Plenty of good options. Personally, I like staying by the beach and then driving in. I only stay in Anahiem if it's just a night or two. If I'm going to stay a full week I stay at a resort by a beach.



bluetas77 said:


> When I try to search through RCI using the resort ID's for Wyndham, Dolphins Cove and Peacock Suites it says "not found". Are these not available directly through my RCI exchange? Thx!


Those resorts are in RCI and are available through exchange but depending on the time of year you want to travel and the "power" of your trade (the number of points you deposit, how far in advance you deposit them, etc.) you may not be able to find them. 

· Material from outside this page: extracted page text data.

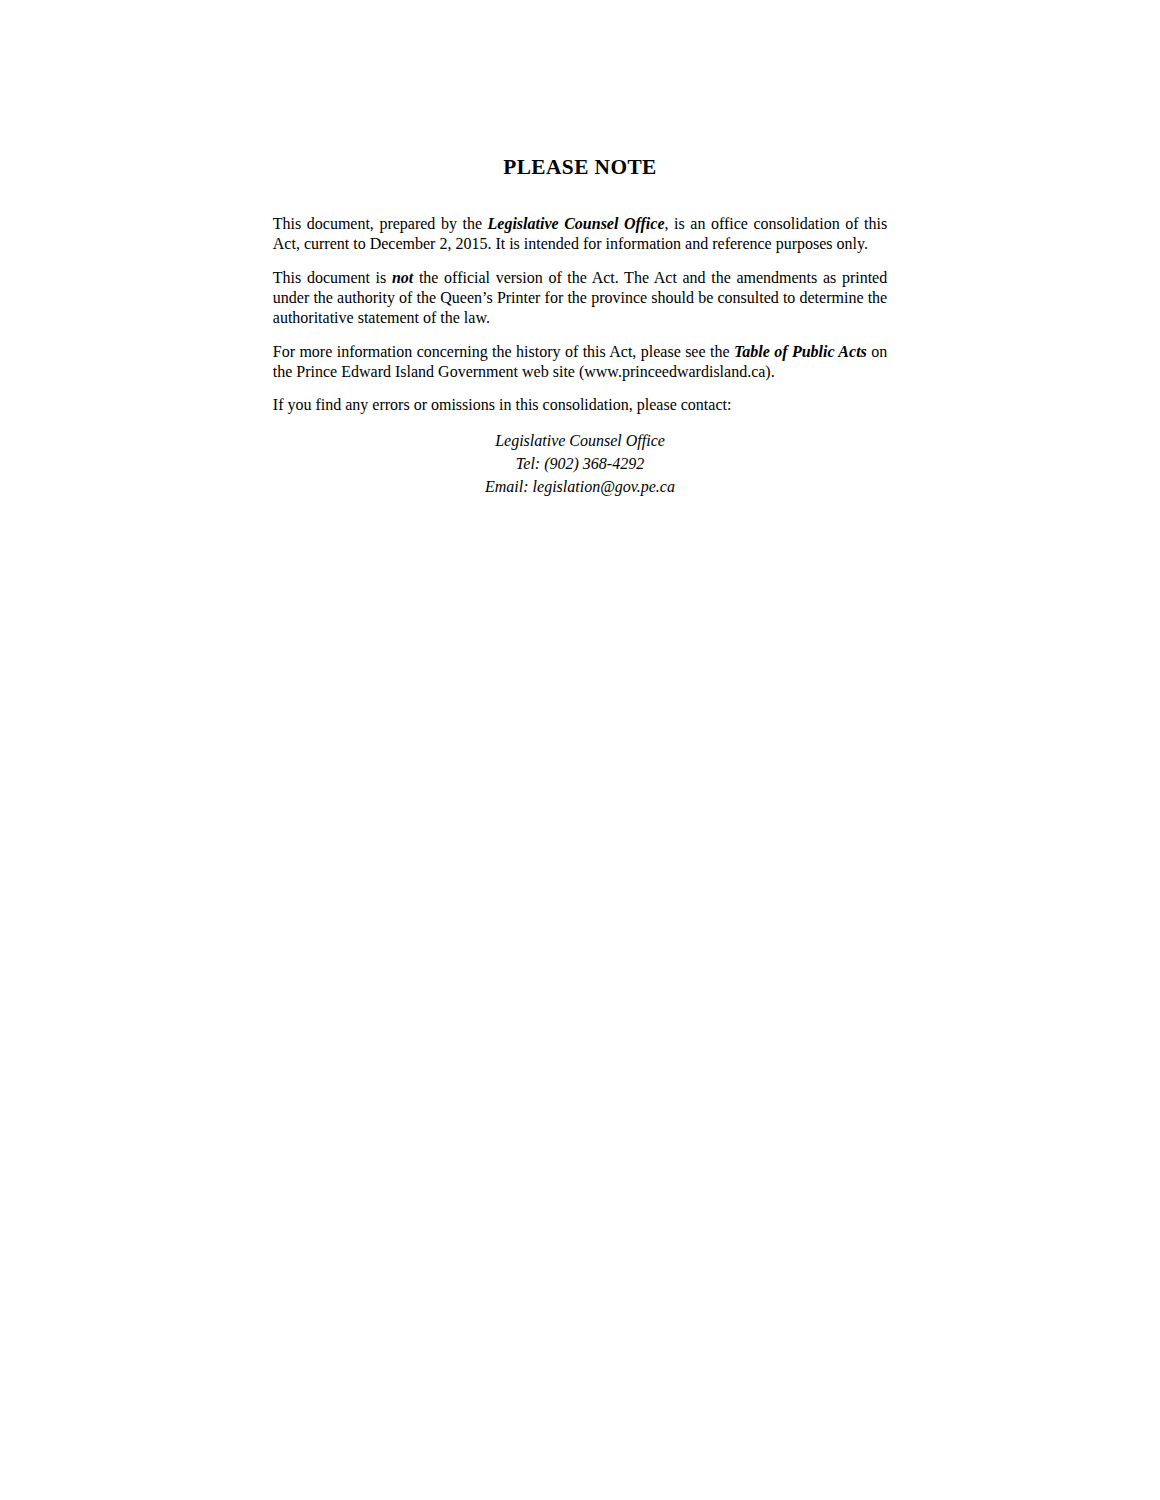PLEASE NOTE
This document, prepared by the Legislative Counsel Office, is an office consolidation of this Act, current to December 2, 2015. It is intended for information and reference purposes only.
This document is not the official version of the Act. The Act and the amendments as printed under the authority of the Queen’s Printer for the province should be consulted to determine the authoritative statement of the law.
For more information concerning the history of this Act, please see the Table of Public Acts on the Prince Edward Island Government web site (www.princeedwardisland.ca).
If you find any errors or omissions in this consolidation, please contact:
Legislative Counsel Office Tel: (902) 368-4292 Email: legislation@gov.pe.ca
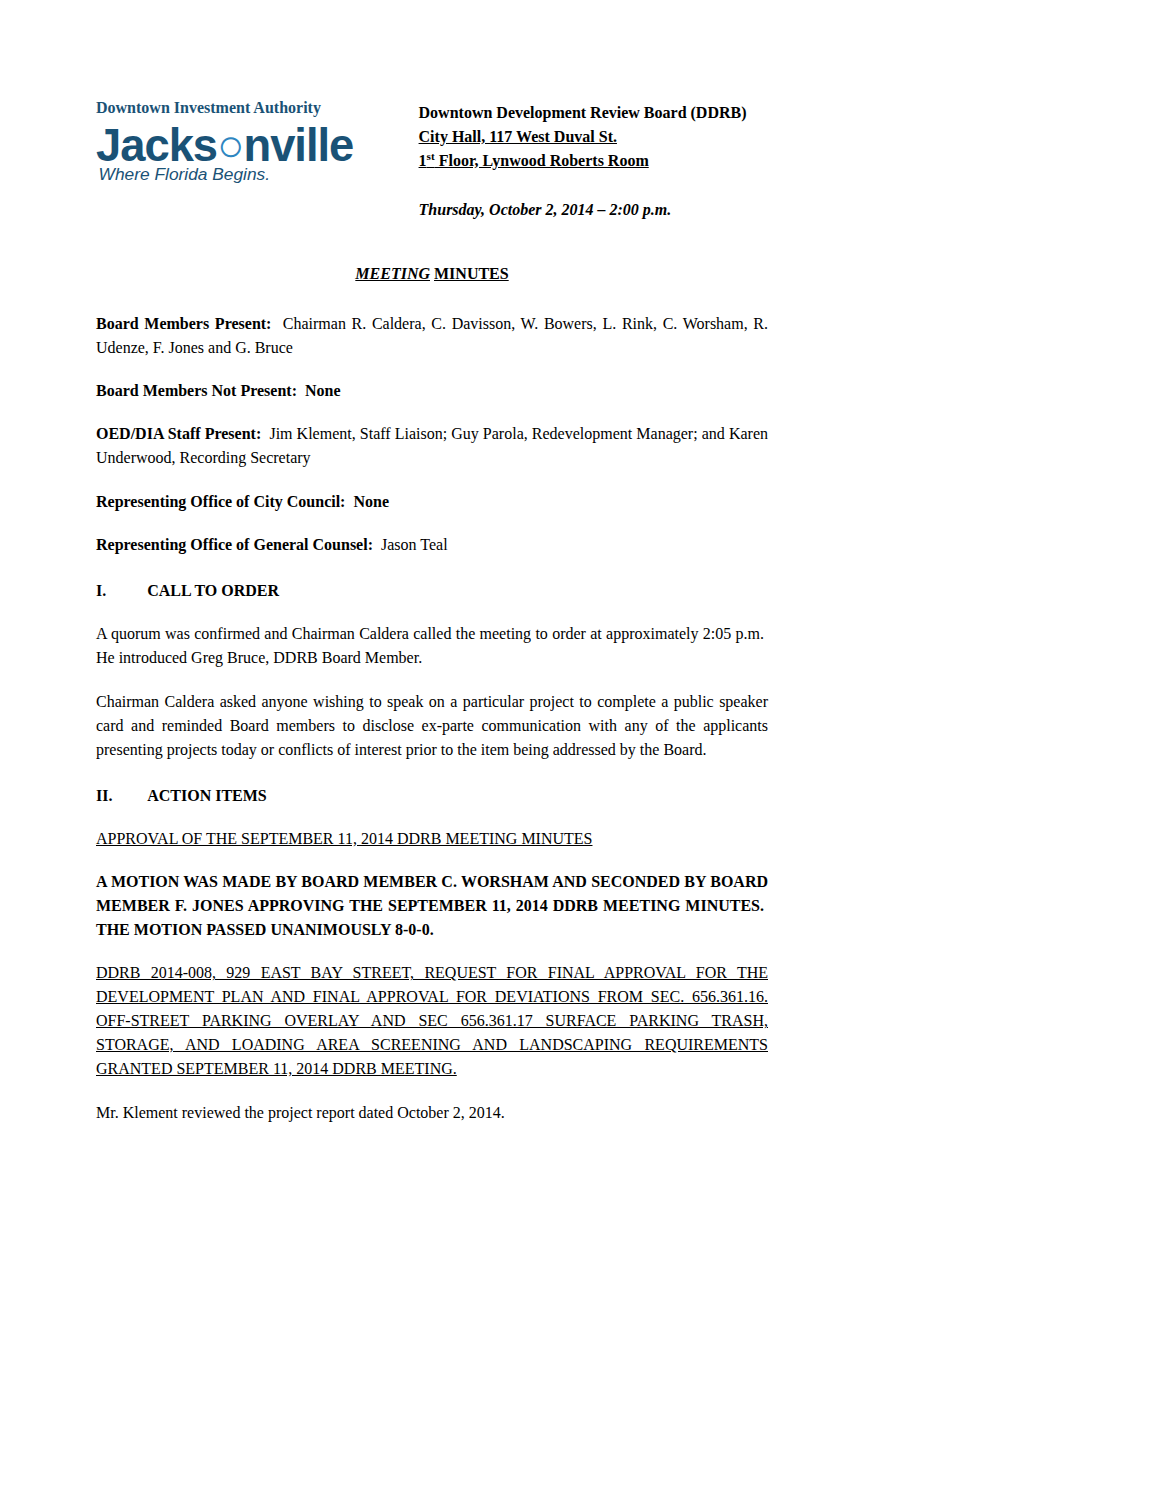Downtown Investment Authority
Jacks○nville Where Florida Begins.
Downtown Development Review Board (DDRB)
City Hall, 117 West Duval St.
1st Floor, Lynwood Roberts Room
Thursday, October 2, 2014 – 2:00 p.m.
MEETING MINUTES
Board Members Present: Chairman R. Caldera, C. Davisson, W. Bowers, L. Rink, C. Worsham, R. Udenze, F. Jones and G. Bruce
Board Members Not Present: None
OED/DIA Staff Present: Jim Klement, Staff Liaison; Guy Parola, Redevelopment Manager; and Karen Underwood, Recording Secretary
Representing Office of City Council: None
Representing Office of General Counsel: Jason Teal
I. CALL TO ORDER
A quorum was confirmed and Chairman Caldera called the meeting to order at approximately 2:05 p.m. He introduced Greg Bruce, DDRB Board Member.
Chairman Caldera asked anyone wishing to speak on a particular project to complete a public speaker card and reminded Board members to disclose ex-parte communication with any of the applicants presenting projects today or conflicts of interest prior to the item being addressed by the Board.
II. ACTION ITEMS
APPROVAL OF THE SEPTEMBER 11, 2014 DDRB MEETING MINUTES
A MOTION WAS MADE BY BOARD MEMBER C. WORSHAM AND SECONDED BY BOARD MEMBER F. JONES APPROVING THE SEPTEMBER 11, 2014 DDRB MEETING MINUTES. THE MOTION PASSED UNANIMOUSLY 8-0-0.
DDRB 2014-008, 929 EAST BAY STREET, REQUEST FOR FINAL APPROVAL FOR THE DEVELOPMENT PLAN AND FINAL APPROVAL FOR DEVIATIONS FROM SEC. 656.361.16. OFF-STREET PARKING OVERLAY AND SEC 656.361.17 SURFACE PARKING TRASH, STORAGE, AND LOADING AREA SCREENING AND LANDSCAPING REQUIREMENTS GRANTED SEPTEMBER 11, 2014 DDRB MEETING.
Mr. Klement reviewed the project report dated October 2, 2014.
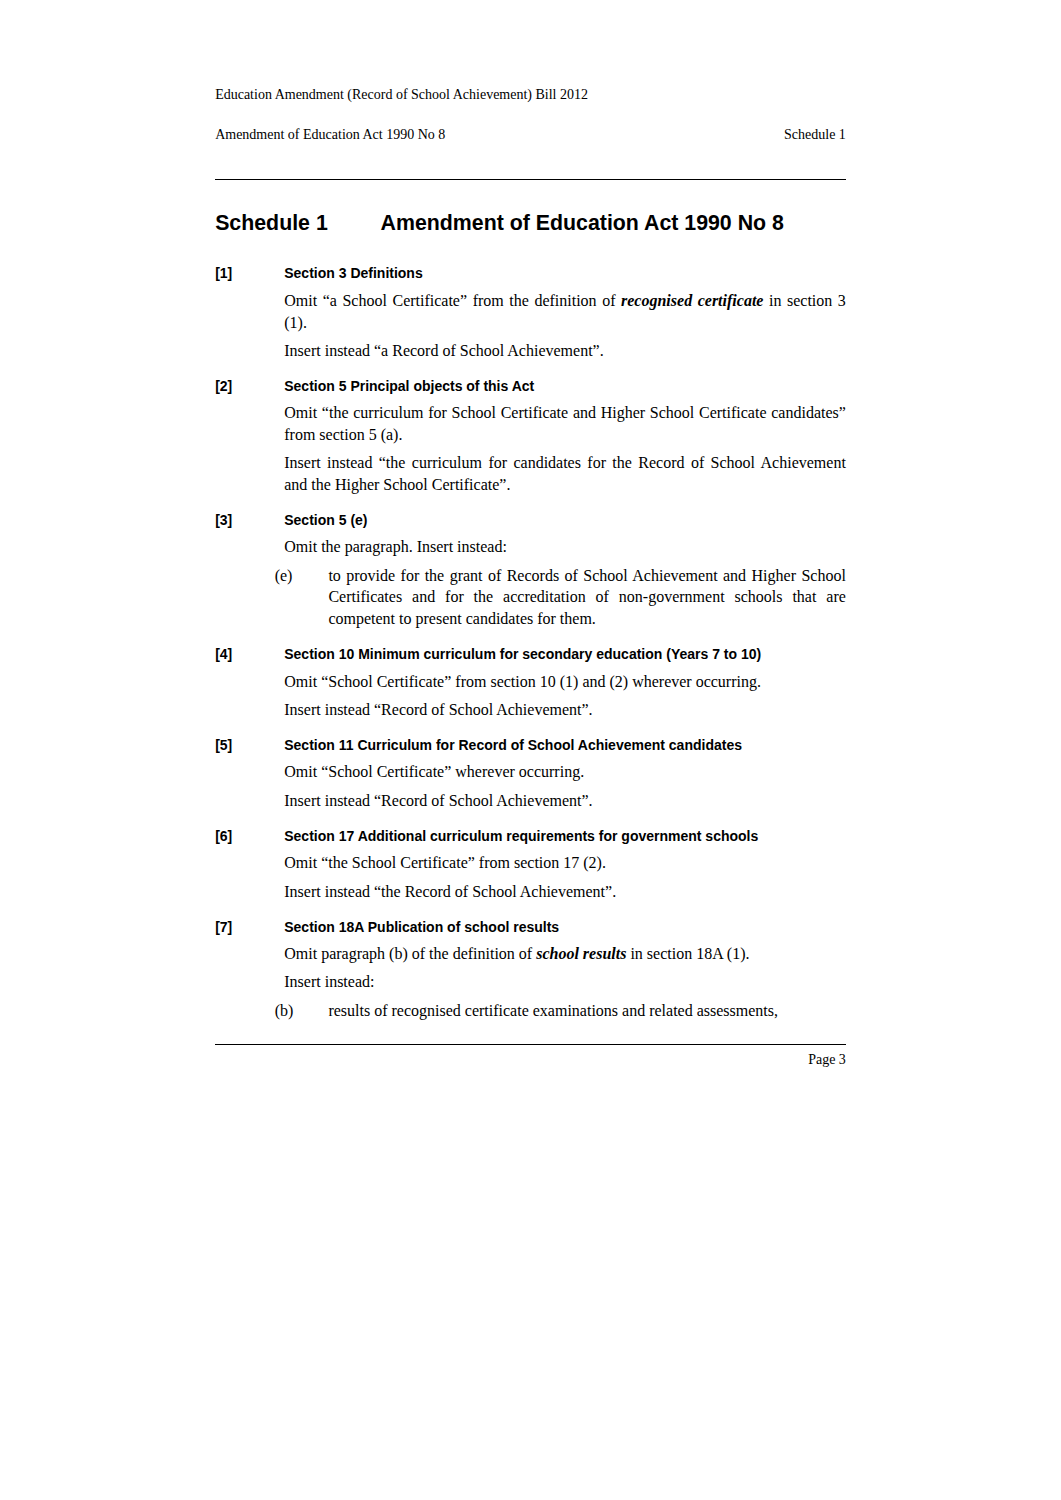Education Amendment (Record of School Achievement) Bill 2012
Amendment of Education Act 1990 No 8 Schedule 1
Schedule 1 Amendment of Education Act 1990 No 8
[1] Section 3 Definitions
Omit “a School Certificate” from the definition of recognised certificate in section 3 (1).
Insert instead “a Record of School Achievement”.
[2] Section 5 Principal objects of this Act
Omit “the curriculum for School Certificate and Higher School Certificate candidates” from section 5 (a).
Insert instead “the curriculum for candidates for the Record of School Achievement and the Higher School Certificate”.
[3] Section 5 (e)
Omit the paragraph. Insert instead:
(e) to provide for the grant of Records of School Achievement and Higher School Certificates and for the accreditation of non-government schools that are competent to present candidates for them.
[4] Section 10 Minimum curriculum for secondary education (Years 7 to 10)
Omit “School Certificate” from section 10 (1) and (2) wherever occurring.
Insert instead “Record of School Achievement”.
[5] Section 11 Curriculum for Record of School Achievement candidates
Omit “School Certificate” wherever occurring.
Insert instead “Record of School Achievement”.
[6] Section 17 Additional curriculum requirements for government schools
Omit “the School Certificate” from section 17 (2).
Insert instead “the Record of School Achievement”.
[7] Section 18A Publication of school results
Omit paragraph (b) of the definition of school results in section 18A (1).
Insert instead:
(b) results of recognised certificate examinations and related assessments,
Page 3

For example, I paid my account early last year and deposited one of my weeks. That gave me the max TPU for my ownership so I could get the biggest bang for my buck. Then I searched this year Summer for Hawaii. Didn't find anything good. So I searched 2017 and bam! I found a good week for less than my TPU (so I used the leftover to get a week in Orlando this year).


----------



## bluetas77 (Mar 20, 2016)

*ongoing searches?*

Thanks for the info! I've put in ongoing searches for these resorts and the dates we're considering. It's my first time with ongoing searches. I have a platinum membership and should have enough points to cover the units I'm looking at. Am I correct that I will be able to confirm the vacation prior to any exchange fees or points being charged? I was worried that if a match is found that the vacation would be confirmed automatically.


----------



## DeniseM (Mar 21, 2016)

You have to pay the exchange fee upfront [when you put in the OGS] and then [accept] the exchange within 48 hours if you want it.

[If you never get the exchange you want, you can leave the exchange fee on Acct. for the next time, or request a refund.]

*Corrected

Sent from my BNTV400 using Tapatalk


----------



## bnoble (Mar 21, 2016)

> You have to pay exchange fee upfront and then decline the exchange within 24 hours if you don't want it.


I think that is how II works, but in RCI you have to explicitly accept the match to confirm the exchange, or else it is released automatically.  IIRC, you have a few days to decide post-match.


----------



## presley (Mar 21, 2016)

bluetas77 said:


> Thanks for the info! I've put in ongoing searches for these resorts and the dates we're considering. It's my first time with ongoing searches. I have a platinum membership and should have enough points to cover the units I'm looking at. Am I correct that I will be able to confirm the vacation prior to any exchange fees or points being charged? I was worried that if a match is found that the vacation would be confirmed automatically.



You won't be confirmed automatically in RCI. You will have until midnight, the following day to confirm the exchange. While you are supposed to get a phone call or an email telling you that you have a match, sometimes I don't. So, you'll still want to log into your account to check the status.


----------